The firm behind contentious plans for a two storey data centre for north Dublin has withdrawn its planning application.

This follows applicants, SDC Piperstown II Ltd formally writing to Fingal Co Council to withdraw the planning application for the data centre on a 20 acre site in the townlands of Kilshane and Bay on lands to the north of Bay Lane at Piperstown, Dublin 11.

The proposal also included an energy centre building on site that was to provide electricity to the data centre with potential to operate as a future grid peaking plant.

A planning report lodged with the application stated that in order to work within current grid constraints, the proposed development did not propose to connect into the national grid until such time as Eirgrid has confirmed that the necessary reinforcements in the transmission along with the additional power generation has been developed to allow the grid to accept new data centre connections.

The planning report stated that "therefore the development will not have an adverse effect on the electricity grid at any point and will in fact serve to bolster the grid long term as an additional capacity source in times of peak demand".

The report stated that the proposed on site power generation from the energy centre is intended as a power generation solution until the grid has sufficient capacity to connect data centres in the location.

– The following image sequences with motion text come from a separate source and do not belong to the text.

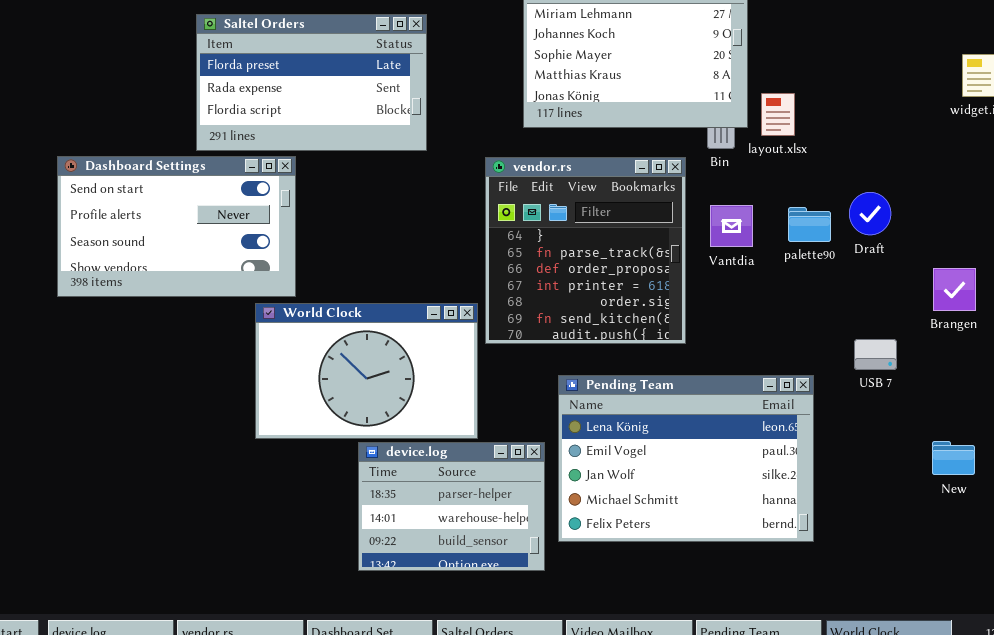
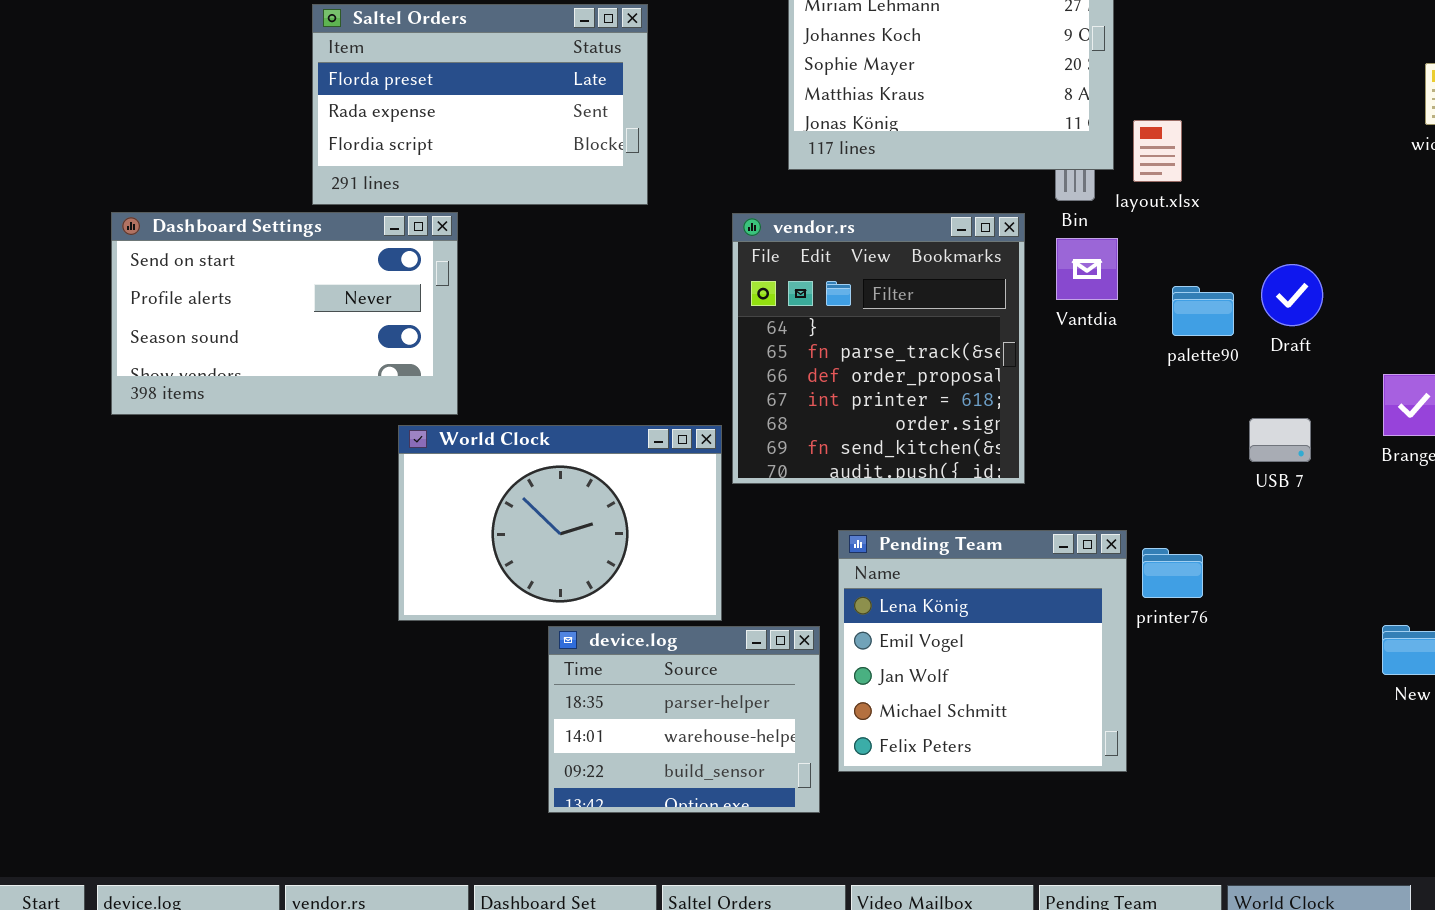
Vantdia: [710,205,753,247] -> [1056,238,1118,300], moved
USB 7: [854,339,897,370] -> [1249,418,1311,462], moved
Pending Team: [558,375,814,542] -> [838,530,1127,772], resized

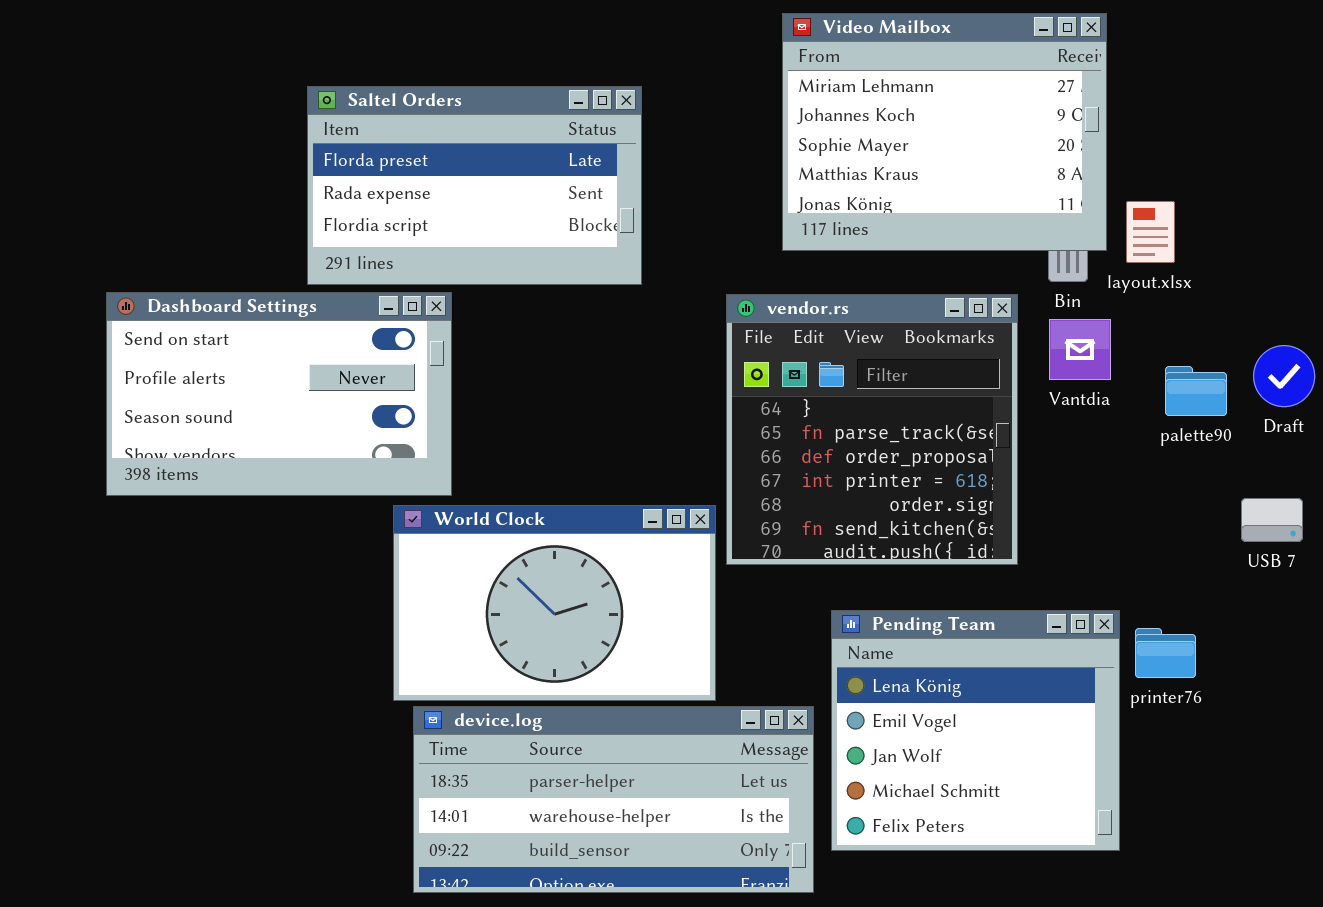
device.log: [548,626,820,813] -> [413,706,814,893], resized

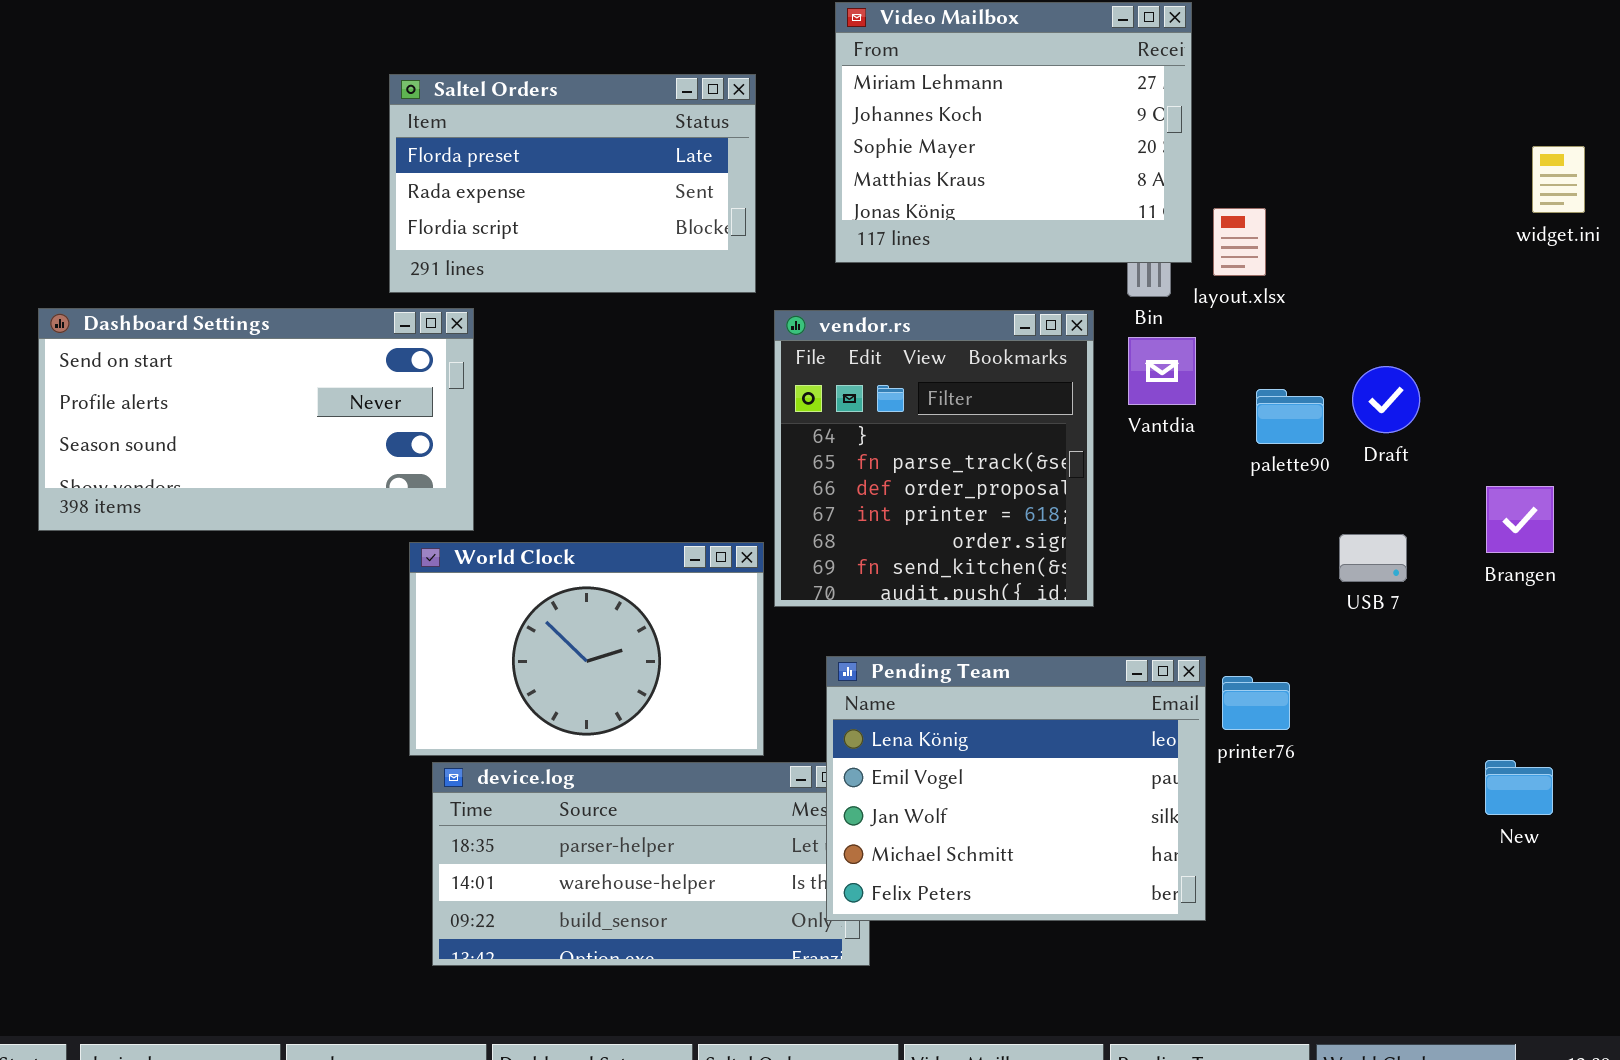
Saltel Orders: [307,86,642,285] -> [389,74,756,293], moved
Dashboard Settings: [106,292,452,496] -> [38,308,474,531], resized
Pending Team: [831,610,1120,851] -> [826,656,1206,921], resized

A chief executive's order for Fingal Co Council confirms the withdrawal of planning application but contains no information as to why the application has been withdrawn.

SDC Piperstown II also required a license from the Environmental Protection Agency (EPA) to operate the proposed data centre.

However, the firm has withdrawn its application after a number of objections were lodged against the scheme.

Dublin North West TD, Roisin Shortall told the Council that "our antiquated electricity grid cannot sustain further data centres".

In her objection, Deputy Shortall also told Fingal County Council that "granting permission for another data centre would further jeopardise our climate targets and put local water and electrical infrastructure at risk".

Deputy Shortall stated that "in 2021, data centres accounted for 14pc of all electricity demand in the State and Eirgrid estimates that they could account for 29% by 2028. In the midst of an energy crisis, this level of usage must be stalled to protect our energy security".

The deputy told the Council that "not only is the rapid proliferation of data centres jeopardising our energy security, but it also has a huge climate cost".

In its submission, Not Here Not Anywhere told the Council, "In the middle of an energy crisis, with Ireland's electricity grid at risk of failure in Winter, large wasteful users like data centres simply cannot be allowed to use any more of the nation’s gas and electricity".

Mannix Coyne of Bracetown, Clonee, Co Meath objected "due to the negative effect that greenhouse gas emissions from the proposed development will have on the environment".

The Coyne submission stated that the project would now constitute another data centre development to add to the proliferation of such structures already built and the cumulative impact of the data centre developments have not been taken into account.